9. The objective of judicial review is that a person receives a fair treatment and objective is not to re-appreciate the entire pleas and evidence and draw inferences again. The Apex Court in B.C. Chaturvedi v. Union of India at page 759 in para 12 had held as under:

12. Judicial review is not an appeal from a decision but a review of the manner in which the decision is made. Power of judicial review is meant to ensure that the individual receives fair treatment and not to ensure that the conclusion which the authority reaches is necessarily correct in the eye of the court. When an inquiry is conducted on charges of misconduct by a public servant, the Court/Tribunal is concerned to determine whether the inquiry was held by a competent officer or whether rules of natural justice are complied with. Whether the findings or conclusions are based on some evidence, the authority entrusted with the power to hold inquiry has jurisdiction, power and authority to reach a finding of fact or conclusion. But that finding must be based on some evidence. Neither the technical rules of Evidence Act nor of proof of fact or evidence as defined therein, apply to disciplinary proceeding. When the authority accepts that evidence and conclusion receives support there from, the disciplinary authority is entitled to hold that the delinquent officer is guilty of the charge. The Court/Tribunal in its power of judicial review does not act as Appellate Authority to re-appreciate the evidence and to arrive at its own independent findings on the evidence. The Court/Tribunal may interfere where the authority held the proceedings against the delinquent officer in a manner inconsistent with the rules of natural justice or in violation of statutory rules prescribing the mode of inquiry or where the conclusion or finding reached by the disciplinary authority is based on no evidence. If the conclusion or finding be such as no reasonable person would have ever reached, the Court/Tribunal may interfere with the conclusion or the finding, and mould the relief so as to make it appropriate to the facts of each case.
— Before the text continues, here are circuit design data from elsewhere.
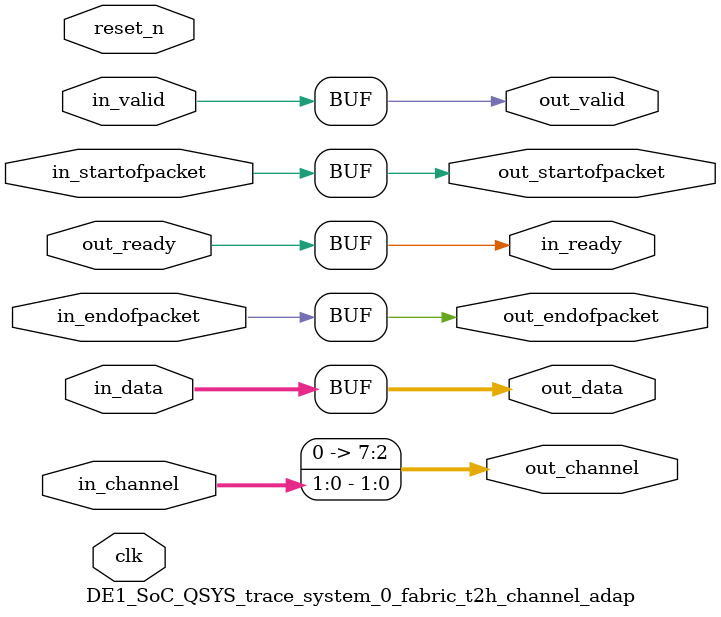
<source format=v>

`timescale 1ns / 100ps
module DE1_SoC_QSYS_trace_system_0_fabric_t2h_channel_adap (
    
      // Interface: clk
      input              clk,
      // Interface: reset
      input              reset_n,
      // Interface: in
      output reg         in_ready,
      input              in_valid,
      input      [ 7: 0] in_data,
      input      [ 1: 0] in_channel,
      input              in_startofpacket,
      input              in_endofpacket,
      // Interface: out
      input              out_ready,
      output reg         out_valid,
      output reg [ 7: 0] out_data,
      output reg [ 7: 0] out_channel,
      output reg         out_startofpacket,
      output reg         out_endofpacket
);



   // ---------------------------------------------------------------------
   //| Payload Mapping
   // ---------------------------------------------------------------------
   always @* begin
      in_ready = out_ready;
      out_valid = in_valid;
      out_data = in_data;
      out_startofpacket = in_startofpacket;
      out_endofpacket = in_endofpacket;

      out_channel = 0;
      out_channel[ 1: 0] = in_channel;
   end

endmodule


</source>
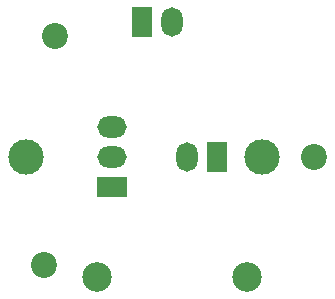
<source format=gbs>
%TF.GenerationSoftware,KiCad,Pcbnew,6.0.7*%
%TF.CreationDate,2022-09-06T10:13:29+02:00*%
%TF.ProjectId,gluhwurmchen,676c7568-7775-4726-9d63-68656e2e6b69,rev?*%
%TF.SameCoordinates,Original*%
%TF.FileFunction,Soldermask,Bot*%
%TF.FilePolarity,Negative*%
%FSLAX46Y46*%
G04 Gerber Fmt 4.6, Leading zero omitted, Abs format (unit mm)*
G04 Created by KiCad (PCBNEW 6.0.7) date 2022-09-06 10:13:29*
%MOMM*%
%LPD*%
G01*
G04 APERTURE LIST*
%ADD10C,2.200000*%
%ADD11C,2.500000*%
%ADD12R,1.800000X2.500000*%
%ADD13O,1.800000X2.500000*%
%ADD14R,2.500000X1.800000*%
%ADD15O,2.500000X1.800000*%
%ADD16C,3.000000*%
G04 APERTURE END LIST*
D10*
X73025000Y-98044000D03*
D11*
X77470000Y-99060000D03*
X90170000Y-99060000D03*
D10*
X95885000Y-88900000D03*
D12*
X81280000Y-77470000D03*
D13*
X83820000Y-77470000D03*
D10*
X73914000Y-78613000D03*
D14*
X78740000Y-91440000D03*
D15*
X78740000Y-88900000D03*
X78740000Y-86360000D03*
D12*
X87630000Y-88900000D03*
D13*
X85090000Y-88900000D03*
D16*
X91440000Y-88900000D03*
X71440000Y-88900000D03*
M02*

</source>
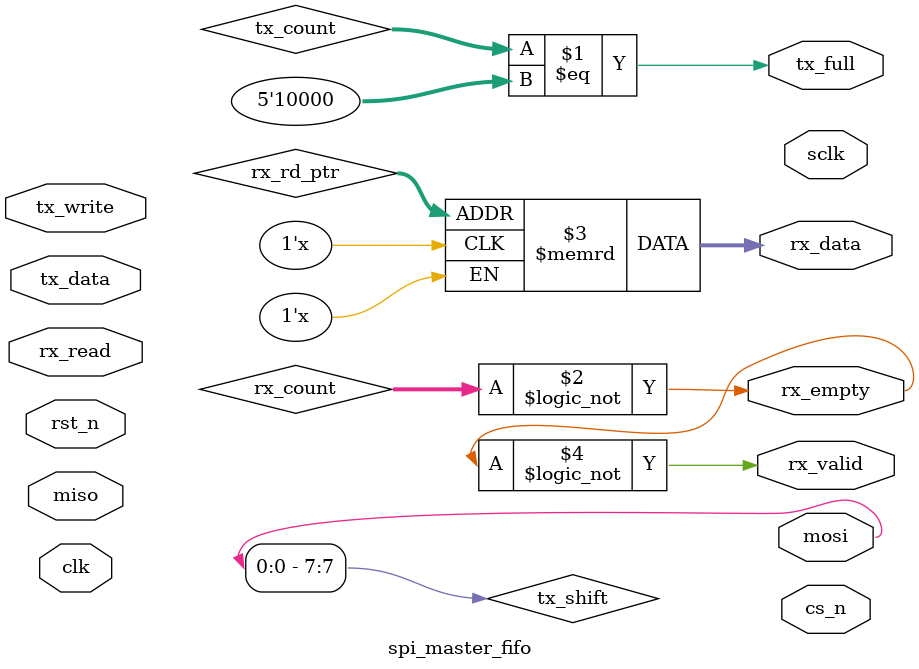
<source format=sv>
module spi_master_fifo #(
    parameter FIFO_DEPTH = 16,
    parameter DATA_WIDTH = 8
)(
    input clk, rst_n,
    
    // FIFO interface
    input [DATA_WIDTH-1:0] tx_data,
    input tx_write,
    output tx_full,
    output [DATA_WIDTH-1:0] rx_data,
    output rx_valid,
    input rx_read,
    output rx_empty,
    
    // SPI interface
    output reg sclk,
    output reg cs_n,
    output mosi,
    input miso
);
    // FIFO signals
    reg [DATA_WIDTH-1:0] tx_fifo [0:FIFO_DEPTH-1];
    reg [DATA_WIDTH-1:0] rx_fifo [0:FIFO_DEPTH-1];
    reg [$clog2(FIFO_DEPTH):0] tx_count, rx_count;
    reg [$clog2(FIFO_DEPTH)-1:0] tx_rd_ptr, tx_wr_ptr;
    reg [$clog2(FIFO_DEPTH)-1:0] rx_rd_ptr, rx_wr_ptr;
    
    // SPI signals
    reg [DATA_WIDTH-1:0] tx_shift, rx_shift;
    reg [$clog2(DATA_WIDTH):0] bit_count;
    reg spi_active, sclk_en;
    
    // FIFO status signals
    assign tx_full = (tx_count == FIFO_DEPTH);
    assign rx_empty = (rx_count == 0);
    
    // SPI signals
    assign mosi = tx_shift[DATA_WIDTH-1];
    
    // FIFO read data
    assign rx_data = rx_fifo[rx_rd_ptr];
    assign rx_valid = !rx_empty;
    
    // Main state machine would be implemented here
    
    // FIFO control logic would be implemented here
    
    // SPI transfer logic would be implemented here
    
endmodule
</source>
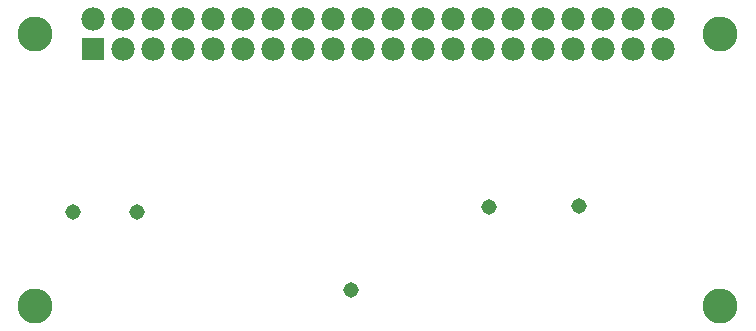
<source format=gbs>
G75*
%MOIN*%
%OFA0B0*%
%FSLAX25Y25*%
%IPPOS*%
%LPD*%
%AMOC8*
5,1,8,0,0,1.08239X$1,22.5*
%
%ADD10R,0.07800X0.07800*%
%ADD11C,0.07800*%
%ADD12C,0.11627*%
%ADD13C,0.05156*%
D10*
X0037953Y0136368D03*
D11*
X0047953Y0136368D03*
X0057953Y0136368D03*
X0067953Y0136368D03*
X0077953Y0136368D03*
X0087953Y0136368D03*
X0097953Y0136368D03*
X0107953Y0136368D03*
X0117953Y0136368D03*
X0127953Y0136368D03*
X0137953Y0136368D03*
X0147953Y0136368D03*
X0157953Y0136368D03*
X0167953Y0136368D03*
X0177953Y0136368D03*
X0187953Y0136368D03*
X0197953Y0136368D03*
X0207953Y0136368D03*
X0217953Y0136368D03*
X0227953Y0136368D03*
X0227953Y0146368D03*
X0217953Y0146368D03*
X0207953Y0146368D03*
X0197953Y0146368D03*
X0187953Y0146368D03*
X0177953Y0146368D03*
X0167953Y0146368D03*
X0157953Y0146368D03*
X0147953Y0146368D03*
X0137953Y0146368D03*
X0127953Y0146368D03*
X0117953Y0146368D03*
X0107953Y0146368D03*
X0097953Y0146368D03*
X0087953Y0146368D03*
X0077953Y0146368D03*
X0067953Y0146368D03*
X0057953Y0146368D03*
X0047953Y0146368D03*
X0037953Y0146368D03*
D12*
X0018780Y0050817D03*
X0018780Y0141368D03*
X0247126Y0141368D03*
X0247126Y0050817D03*
D13*
X0199803Y0083922D03*
X0170073Y0083606D03*
X0124067Y0056039D03*
X0052475Y0082066D03*
X0031352Y0082099D03*
M02*

</source>
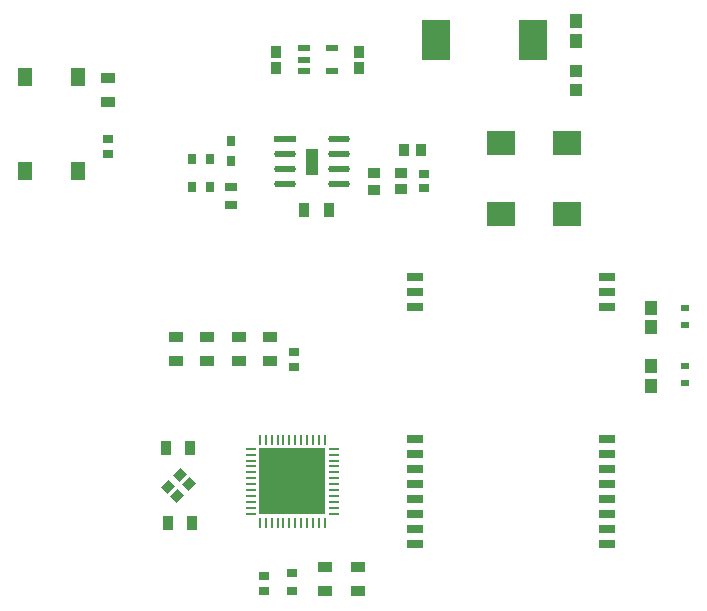
<source format=gtp>
G04*
G04 #@! TF.GenerationSoftware,Altium Limited,Altium Designer,22.5.1 (42)*
G04*
G04 Layer_Color=8421504*
%FSLAX44Y44*%
%MOMM*%
G71*
G04*
G04 #@! TF.SameCoordinates,548A175F-BCEF-4031-9993-F39C1D0A8298*
G04*
G04*
G04 #@! TF.FilePolarity,Positive*
G04*
G01*
G75*
%ADD15R,1.1358X2.2108*%
%ADD16R,1.3000X1.5500*%
%ADD17R,1.1062X1.2549*%
%ADD18R,1.0000X0.6000*%
%ADD19O,1.0000X0.2500*%
%ADD20O,0.2500X1.0000*%
%ADD21R,5.6000X5.6000*%
G04:AMPARAMS|DCode=22|XSize=0.9mm|YSize=0.8mm|CornerRadius=0mm|HoleSize=0mm|Usage=FLASHONLY|Rotation=225.000|XOffset=0mm|YOffset=0mm|HoleType=Round|Shape=Rectangle|*
%AMROTATEDRECTD22*
4,1,4,0.0354,0.6010,0.6010,0.0354,-0.0354,-0.6010,-0.6010,-0.0354,0.0354,0.6010,0.0*
%
%ADD22ROTATEDRECTD22*%

%ADD23R,0.8500X0.7500*%
%ADD24R,1.2062X0.9562*%
%ADD25R,0.9562X1.2062*%
%ADD26R,0.9000X0.7500*%
%ADD27R,1.4000X0.8000*%
%ADD28R,1.8741X0.5421*%
G04:AMPARAMS|DCode=29|XSize=1.8741mm|YSize=0.5421mm|CornerRadius=0.2711mm|HoleSize=0mm|Usage=FLASHONLY|Rotation=0.000|XOffset=0mm|YOffset=0mm|HoleType=Round|Shape=RoundedRectangle|*
%AMROUNDEDRECTD29*
21,1,1.8741,0.0000,0,0,0.0*
21,1,1.3319,0.5421,0,0,0.0*
1,1,0.5421,0.6660,0.0000*
1,1,0.5421,-0.6660,0.0000*
1,1,0.5421,-0.6660,0.0000*
1,1,0.5421,0.6660,0.0000*
%
%ADD29ROUNDEDRECTD29*%
%ADD30R,1.0621X1.1350*%
%ADD31R,1.0000X0.7500*%
%ADD32R,0.9000X1.0500*%
%ADD33R,0.8000X0.9000*%
%ADD34R,2.4000X3.4000*%
%ADD35R,0.8000X0.6000*%
%ADD36R,0.9121X1.0578*%
%ADD37R,1.0000X0.9000*%
%ADD38R,1.0500X0.9500*%
%ADD39R,2.3300X1.9900*%
%ADD40R,0.7500X0.9000*%
D15*
X1003511Y636270D02*
D03*
D16*
X760031Y628270D02*
D03*
Y707770D02*
D03*
X805031Y628270D02*
D03*
Y707770D02*
D03*
D17*
X1290320Y495933D02*
D03*
Y512447D02*
D03*
Y446404D02*
D03*
Y462916D02*
D03*
X1227031Y755016D02*
D03*
Y738503D02*
D03*
D18*
X1020591Y732130D02*
D03*
Y713130D02*
D03*
X996591D02*
D03*
Y722630D02*
D03*
Y732130D02*
D03*
D19*
X951790Y393260D02*
D03*
Y388260D02*
D03*
Y383260D02*
D03*
Y378260D02*
D03*
Y373260D02*
D03*
Y368260D02*
D03*
Y363260D02*
D03*
Y358260D02*
D03*
Y353260D02*
D03*
Y348260D02*
D03*
Y343260D02*
D03*
Y338260D02*
D03*
X1021790D02*
D03*
Y343260D02*
D03*
Y348260D02*
D03*
Y353260D02*
D03*
Y358260D02*
D03*
Y363260D02*
D03*
Y368260D02*
D03*
Y373260D02*
D03*
Y378260D02*
D03*
Y383260D02*
D03*
Y388260D02*
D03*
Y393260D02*
D03*
D20*
X959290Y330760D02*
D03*
X964290D02*
D03*
X969290D02*
D03*
X974290D02*
D03*
X979290D02*
D03*
X984290D02*
D03*
X989290D02*
D03*
X994290D02*
D03*
X999290D02*
D03*
X1004290D02*
D03*
X1009290D02*
D03*
X1014290D02*
D03*
Y400760D02*
D03*
X1009290D02*
D03*
X1004290D02*
D03*
X999290D02*
D03*
X994290D02*
D03*
X989290D02*
D03*
X984290D02*
D03*
X979290D02*
D03*
X974290D02*
D03*
X969290D02*
D03*
X964290D02*
D03*
X959290D02*
D03*
D21*
X986790Y365760D02*
D03*
D22*
X891331Y370789D02*
D03*
X881431Y360889D02*
D03*
X889209Y353111D02*
D03*
X899109Y363011D02*
D03*
D23*
X962660Y285900D02*
D03*
Y272900D02*
D03*
X988271Y462130D02*
D03*
Y475130D02*
D03*
X830580Y642470D02*
D03*
Y655470D02*
D03*
D24*
Y686890D02*
D03*
Y707390D02*
D03*
X967951Y467650D02*
D03*
Y488150D02*
D03*
X941281Y467650D02*
D03*
Y488150D02*
D03*
X914611Y467650D02*
D03*
Y488150D02*
D03*
X887941Y467650D02*
D03*
Y488150D02*
D03*
X1042670Y293460D02*
D03*
Y272960D02*
D03*
X1014730Y293460D02*
D03*
Y272960D02*
D03*
D25*
X881290Y330200D02*
D03*
X901790D02*
D03*
X900520Y393700D02*
D03*
X880020D02*
D03*
X1017571Y595630D02*
D03*
X997071D02*
D03*
D26*
X986790Y288420D02*
D03*
Y272920D02*
D03*
X1098550Y625760D02*
D03*
Y613760D02*
D03*
D27*
X1253490Y513560D02*
D03*
Y538960D02*
D03*
Y526260D02*
D03*
Y401320D02*
D03*
Y363460D02*
D03*
Y388860D02*
D03*
Y376160D02*
D03*
Y325360D02*
D03*
Y350760D02*
D03*
Y338060D02*
D03*
Y312660D02*
D03*
X1090930Y513560D02*
D03*
Y538960D02*
D03*
Y526260D02*
D03*
Y401320D02*
D03*
Y363460D02*
D03*
Y388860D02*
D03*
Y376160D02*
D03*
Y325360D02*
D03*
Y350760D02*
D03*
Y338060D02*
D03*
Y312660D02*
D03*
D28*
X980350Y655320D02*
D03*
D29*
Y642620D02*
D03*
Y629920D02*
D03*
Y617220D02*
D03*
X1026672D02*
D03*
Y629920D02*
D03*
Y642620D02*
D03*
Y655320D02*
D03*
D30*
X1227031Y696696D02*
D03*
Y713004D02*
D03*
D31*
X934720Y599560D02*
D03*
Y614560D02*
D03*
D32*
X1081140Y646430D02*
D03*
X1095640D02*
D03*
D33*
X934720Y636660D02*
D03*
Y653660D02*
D03*
D34*
X1190350Y739140D02*
D03*
X1108350D02*
D03*
D35*
X1319530Y449050D02*
D03*
Y463550D02*
D03*
Y498210D02*
D03*
Y512710D02*
D03*
D36*
X1042881Y715858D02*
D03*
Y729402D02*
D03*
X973031Y715436D02*
D03*
Y728980D02*
D03*
D37*
X1078441Y613010D02*
D03*
Y626510D02*
D03*
D38*
X1055581Y627010D02*
D03*
Y612510D02*
D03*
D39*
X1219411Y592200D02*
D03*
Y652400D02*
D03*
X1163531Y592200D02*
D03*
Y652400D02*
D03*
D40*
X901781Y614680D02*
D03*
X917281D02*
D03*
X901781Y638810D02*
D03*
X917281D02*
D03*
M02*

</source>
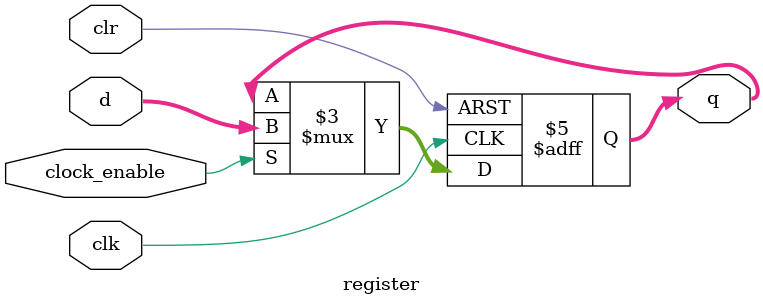
<source format=v>
module register(clk,clr,d,clock_enable,q);
parameter SIZE = 4;

input clk,clr,clock_enable;
input [SIZE -1 :0] d;
output [SIZE -1 :0] q;
reg [SIZE -1 :0] q;


//Register with active-high clock & asynchronous reset & synchronous clock enable 
	always @ (negedge clr or posedge clk)
begin
	// Reset whenever the reset signal goes low, regardless of the clock
	// or the clock enable
	if (!clr)
	begin
		q <= 0;
	end
	// If not resetting, and the clock signal is enabled on this register,
	// update the register output on the clock's rising edge
	else
	begin
		if (clock_enable)
		begin
			q <= d;
		end
	end
end

endmodule 

</source>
10. The finding of the tribunal that the respondent worked for more than 240 days is not based on any assumption by the Court below but on the specific deposition of the sole witness of the petitioner/Corporation. The inferences drawn by the Court below are inferable considering the facts and circumstances and this Court is not to substitute its inferences with that of the Court in the present facts and circumstances of the case.

11. In the circumstances, the learned counsel for the petitioner is unable to point out any perversity or manifest error in the award dated 20th September, 2006 nor there are violation of principles of natural justice. There are no grounds to interfere with the inferences drawn by the Court below and the writ petition is without any merit and is liable to be dismissed. The writ petition is therefore, dismissed, however, parties are left to bear their own costs.